- Born: October 14, 1941 (age 84) Askildrup, Denmark
- Known for: Curator of exhibitions and publications of Canadian abstract art
- Spouse: Lori J. Walters ​(m. 2007)​

Academic background
- Education: University of British Columbia (BA, MA); New York University (PhD);
- Thesis: Willumsen and Symbolist Art 1888–1910 (1973)

= Roald Nasgaard =

Canadian curator, art historian (born 1941)

Roald Nasgaard (born October 14, 1941) is a champion of abstract art in Canada.

==Career==
Roald Nasgaard received his B.A. from the University of British Columbia in 1965; his M.A. from the University of British Columbia in 1967; and his Ph.D. from the New York University Institute of Fine Arts. He began his career as a lecturer and assistant professor at the University of Guelph (1971–1975), then served as the curator of contemporary art at the Art Gallery of Ontario (AGO), Toronto (1975–1978), chief curator (1978–1989), and deputy director and chief curator (1989–1993). In his role as chief curator, he oversaw the expansion of the gallery's permanent collection, as well as organizing many exhibitions, often of Canadian abstract art and important international exhibitions such as Gerhard Richter: Paintings (1988), Richter's first retrospective exhibition in North America, as well as working with Germano Celant on The European Iceberg: Creativity in Germany and Italy Today (1985). In 1993, he became senior curator of research (1993). He then served as chair of the department of art at Florida State University, Tallahassee (1995–2006), and as professor of art history, since 2006. He is now professor emeritus of that institution.

He was co-organizer of the programming of the Institute of Modern and Contemporary Art, Calgary, Canada; visiting lecturer, University of Guelph, and York University and visiting lecturer, adjunct professor at the University of Toronto. He was also a research fellow at the National Gallery of Canada Library and Archives (summer 2002).
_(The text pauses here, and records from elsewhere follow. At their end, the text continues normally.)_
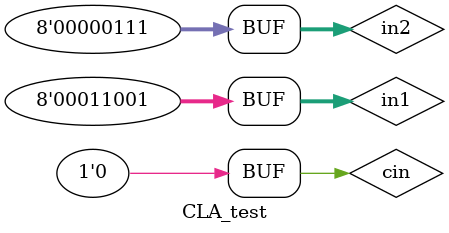
<source format=v>
`timescale 1ns/1ps
`define DELAY #10
module CLA_test;
parameter N = 8;
//  testbench code for carry look ahead adder
 reg cin; // To cla1 of cla_adder.v
 reg [N-1:0] in1; // To cla1 of cla_adder.v
 reg [N-1:0] in2; // To cla1 of cla_adder.v


 wire cout; // From cla1 of cla_adder.v
 wire [N-1:0] sum; // From cla1 of cla_adder.v


cla_adder a1(
        //  Outputs
         .sum (sum[N-1:0]),
         .cout (cout),
        // // Inputs
         .in1 (in1[N-1:0]),
         .in2 (in2[N-1:0]),
         .cin (cin));

 initial begin
  in1 = 8'd0;
  in2 = 8'd0;
  cin = 1'b0;
  end 

 initial begin
  #10 
  #10   in1 = 8'd10;
  #10   in1 = 8'd20;
  #10   in2 = 8'd10;
  #10  	in2 = 8'd20;
  #10   in2 = 8'd0;
  #30 	in1 = 8'd12; in2 = 8'd3;
  #30  in1 = 8'd4; in2 = 8'd14;
  #30  in1 = 8'd25; in2 = 8'd7;
  end 
 endmodule
</source>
His exhibition The Urge to Abstraction opened in 2007 at the Varley Art Gallery in Markham, Ontario. His traveling exhibition for the Varley Art Gallery, The Automatiste Revolution: Montreal 1941–1960 was exhibited at the Albright-Knox Gallery in Buffalo in 2009. He co-curated The Plasticiens and Beyond: Montreal, 1955–1970 in 2013 at the Musée national des beaux-arts du Québec and the Varley Art Gallery. In 2016, he was one of the curators of Mystical Landscapes: Masterpieces from Monet, Van Gogh and More (AGO and Musée d'Orsay) and in 2017 curated Higher States: Lawren Harris and his American Contemporaries (McMichael Canadian Art Collection and the Glenbow Museum).

==Awards and honours==
Nasgaard won an Ontario Art Galleries Association Curatorial Writing Award in 1991 for his essay in Individualités: 14 Contemporary Artists from France. He has held several Canada Council fellowships (1967–1968), (1970–1971) and grants as well as a Research Fellowship at the National Gallery of Canada Library and Archives (2002) and a Cornerstone (AHPEG) Grant, FSU (2006–2007). He was made an Officer of the Order of Canada in 2012. He also has been a member of the Toronto Public Art Commission and of the Gershon Iskowitz Foundation.

==Bibliography==

===Exhibition Catalogues===

Nasgaard has been the author of many exhibition catalogues, including, among others: Yves Gaucher: A Fifteen-Year Perspective (1979), Structures for Behaviour: New Sculptures by Robert Morris, David Rabinowitch, Richard Serra and George Trakas (1978), and The Mystic North: Symbolist Landscape Painting in Northern Europe and North America, 1890-1940 (1984) which Artforum magazine called a "sweeping survey of Symbolist landscape painting in Northern Europe and North America", adding the catalogue was "fine". It said that Nasgaard had located a "European ancestry for early Modern Canadian painting".

In 2001 the Florida State University Museum of Fine Arts published his Pleasures of Sight and States of Being: Radical Abstract Painting Since 1990.

===Books===

- Nasgaard, Roald (1984). "The Mystic North: Symbolist Landscape Painting in Northern Europe and North America, 1890–1940"
- Nasgaard, Roald (2007). "Abstract Painting in Canada"
- Nasgaard, Roald (2009). "The Automatiste Revolution: Montreal, 1941–1960"
- Nasgaard, Roald (2013). "Les plasticiens et les années 1950-60"
- Nasgaard, Roald (2015). "Yves Gaucher: Life & Work"
- Nasgaard, Roald (2017). "Higher States: Lawren Harris and His American Contemporaries"
- Nasgaard, Roald (2024). "Eli Bornstein: Life & Work"

Higher States was reviewed favorably with reservations, with a reviewer saying, "Both essays are lucidly written, profusely illustrated, and logically argued. Unfortunately, many important parts of the plot are missing".